** DATA EXTRACTS follows **
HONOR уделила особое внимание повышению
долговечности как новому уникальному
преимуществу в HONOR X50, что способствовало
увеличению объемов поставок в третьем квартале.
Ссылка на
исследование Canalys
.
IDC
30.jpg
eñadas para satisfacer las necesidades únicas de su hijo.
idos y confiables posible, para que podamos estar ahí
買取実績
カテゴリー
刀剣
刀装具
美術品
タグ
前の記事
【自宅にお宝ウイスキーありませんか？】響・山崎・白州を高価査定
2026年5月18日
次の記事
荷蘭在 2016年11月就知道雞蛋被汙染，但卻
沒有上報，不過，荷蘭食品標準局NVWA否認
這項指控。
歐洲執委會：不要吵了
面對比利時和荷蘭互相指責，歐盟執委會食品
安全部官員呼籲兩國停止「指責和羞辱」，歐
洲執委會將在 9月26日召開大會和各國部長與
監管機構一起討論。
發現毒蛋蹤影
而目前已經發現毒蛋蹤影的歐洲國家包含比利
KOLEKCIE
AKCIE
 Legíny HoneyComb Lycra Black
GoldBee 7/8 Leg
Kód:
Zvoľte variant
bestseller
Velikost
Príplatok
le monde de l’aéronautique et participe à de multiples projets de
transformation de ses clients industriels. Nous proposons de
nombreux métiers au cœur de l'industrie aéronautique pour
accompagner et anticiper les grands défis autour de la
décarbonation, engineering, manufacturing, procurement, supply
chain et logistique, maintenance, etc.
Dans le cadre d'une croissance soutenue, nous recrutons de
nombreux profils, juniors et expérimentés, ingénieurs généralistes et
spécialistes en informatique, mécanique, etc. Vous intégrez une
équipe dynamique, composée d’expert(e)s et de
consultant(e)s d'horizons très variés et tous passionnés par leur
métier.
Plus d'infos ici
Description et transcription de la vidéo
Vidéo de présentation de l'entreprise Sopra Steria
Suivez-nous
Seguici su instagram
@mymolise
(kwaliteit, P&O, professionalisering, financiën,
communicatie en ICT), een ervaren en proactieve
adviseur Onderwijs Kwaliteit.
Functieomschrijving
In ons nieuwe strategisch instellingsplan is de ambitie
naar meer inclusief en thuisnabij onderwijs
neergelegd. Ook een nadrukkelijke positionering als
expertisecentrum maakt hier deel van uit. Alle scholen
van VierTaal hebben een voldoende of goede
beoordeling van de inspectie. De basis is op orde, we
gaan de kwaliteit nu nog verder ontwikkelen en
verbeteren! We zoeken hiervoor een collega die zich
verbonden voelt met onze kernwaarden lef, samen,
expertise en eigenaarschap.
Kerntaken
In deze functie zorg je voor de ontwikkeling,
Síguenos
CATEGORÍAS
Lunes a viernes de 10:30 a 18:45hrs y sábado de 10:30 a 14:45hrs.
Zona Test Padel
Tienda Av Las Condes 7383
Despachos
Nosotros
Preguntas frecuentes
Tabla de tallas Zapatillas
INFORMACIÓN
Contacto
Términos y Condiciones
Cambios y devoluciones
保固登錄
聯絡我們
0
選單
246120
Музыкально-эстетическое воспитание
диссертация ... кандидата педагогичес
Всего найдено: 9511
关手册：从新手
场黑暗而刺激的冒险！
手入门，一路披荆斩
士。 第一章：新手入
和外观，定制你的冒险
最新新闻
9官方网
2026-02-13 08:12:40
** End of DATA EXTRACTS **
Locate the line with "INFORMACIÓN" in the entries above; extract it and every line after it, verbatim.

SOLUTION FOR THIS PROBLEM –
INFORMACIÓN
Contacto
Términos y Condiciones
Cambios y devoluciones
保固登錄
聯絡我們
0
選單
246120
Музыкально-эстетическое воспитание
диссертация ... кандидата педагогичес
Всего найдено: 9511
关手册：从新手
场黑暗而刺激的冒险！
手入门，一路披荆斩
士。 第一章：新手入
和外观，定制你的冒险
最新新闻
9官方网
2026-02-13 08:12:40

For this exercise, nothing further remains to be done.